9 responses to Loving Your Gay Neighbor

  1. That was great!! Are you going to post part 2?

  2. never mind!!! It is right in front of me!

  3. David,
    Heh, I can see how that caught you, since the “Continue reading” link on my home page is rather subtle. I just moved the “Part 2” heading to make it clearer — thanks!
    To keep my home page from being too long, many of my posts are split into two parts: the beginning (shown on the home page) and a continuation (shown if you click to continue reading). If you subscribe to blog one another, you will see each post in its entirety in your news reader or delivered by email. If that interests you, here is more information on subscribing.

  4. Jon,
    I finally got around to listening to these… thanks for posting. I appreciate his perspective, and it’s helpful as I’ve taken up helping with a food pantry sponsored by a secular gay organization. It’s certainly been a cross-cultural education for me!

  5. Maria,
    You must be having interesting experiences, and learning to encounter Jesus in unlikely people (which is just like Jesus, isn’t it). I hope you get a chance to blog something about it.

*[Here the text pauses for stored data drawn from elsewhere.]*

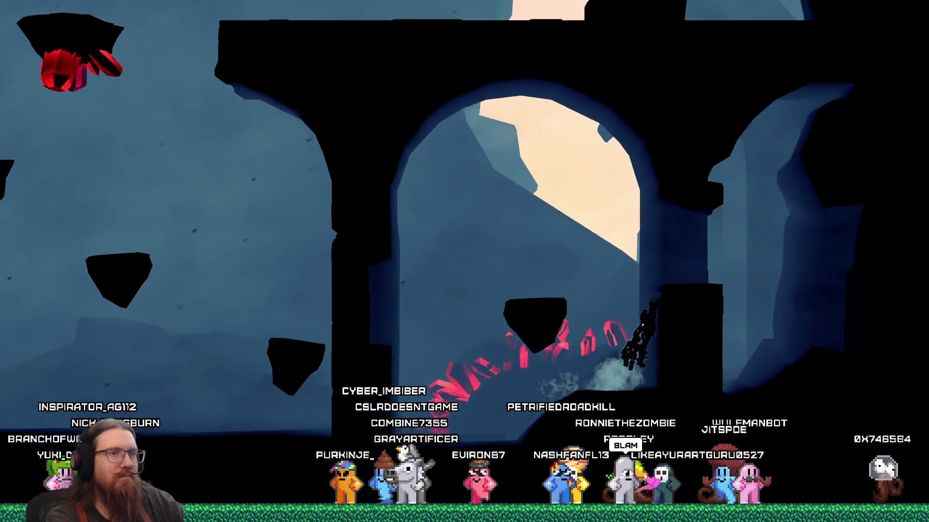
pyautogui.press('a')
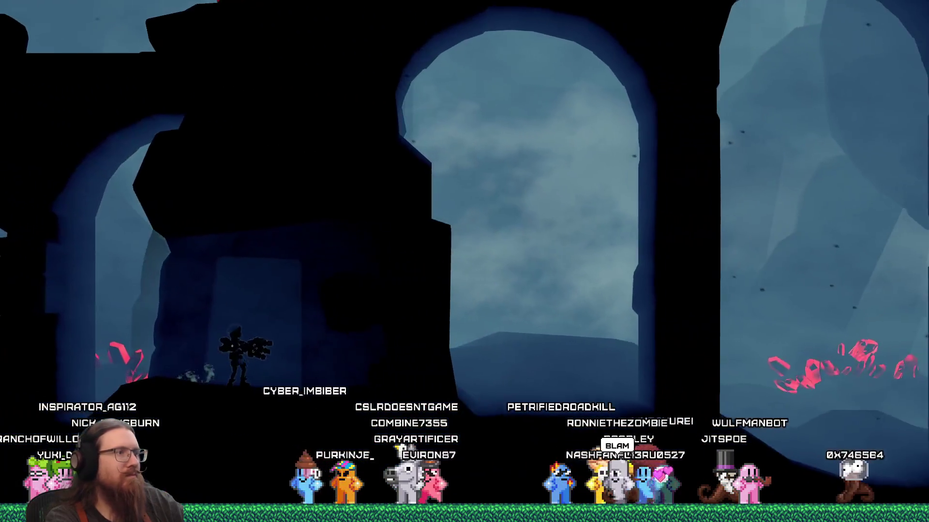
pyautogui.press('d')
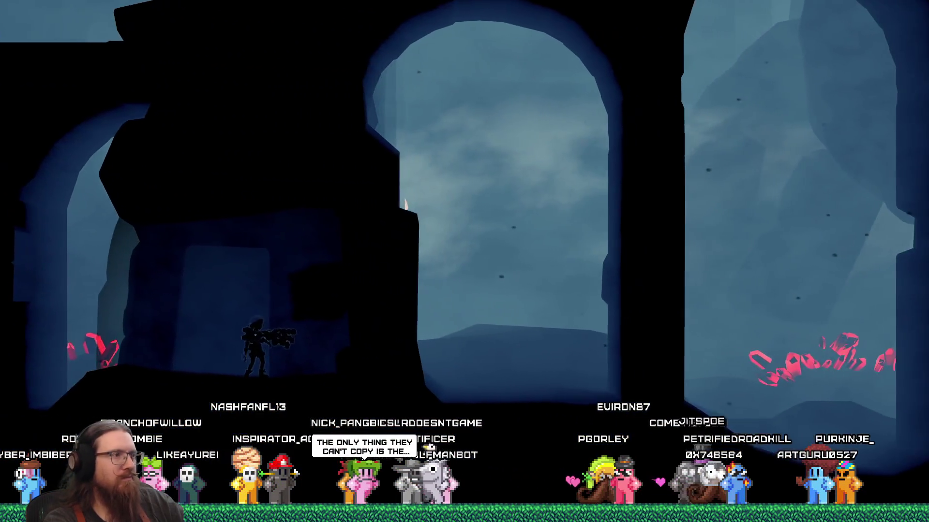
# - Quit the test game with the quit command in the dev console
pyautogui.press('grave')
pyautogui.write('quit')
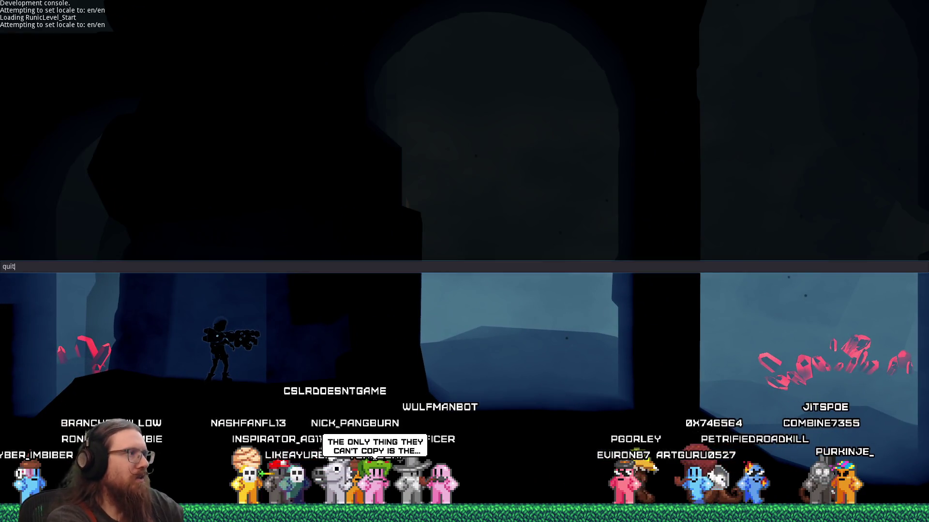
pyautogui.press('Return')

  6. This is twice in one weekend for me; the other being an announcement I received that New Direction ministry in Canada has just released a DVD curriculum called “Bridging the Gap” and then I think the subtitle is similar to your post. As you said, the need for this is huge. I may borrow your line, “I think this may be one of the biggest missional challenges of our day;” in future.
    You can find the Canadian DVD link on my blog’s link collection for 7/24.

  7. Paul, I look forward to reading your thoughts on “Bridging the Gap”. And borrow away!

  8. I love the quote “Love the sinner and hate the sin that yet remains in our own hearts…”
    Too often we come across as “if you’d just be more moral, God would accept you”, and that is toward everyone, let alone identifiable groups.
    We can’t say that homosexuality isn’t a sin. But what we can confess is that we’re sinners, and we are no better than anyone else – and then live & love like its true (in God’s strength). Thank God He looks at us and sees His Son instead of our sin.

  9. Dana, you bring up an interesting point about “identifiable groups.” Perhaps because of its Puritan roots, American culture has a fixation with sexuality, consequently elevating anything considered “sexual sin” above other sins. Thus any group so identified is treated as a disease, instead of as people.
    By contrast, look at the “seven deadly sins” of Catholic teaching: pride, avarice, envy, wrath, lust, gluttony, and sloth. Man, what a list!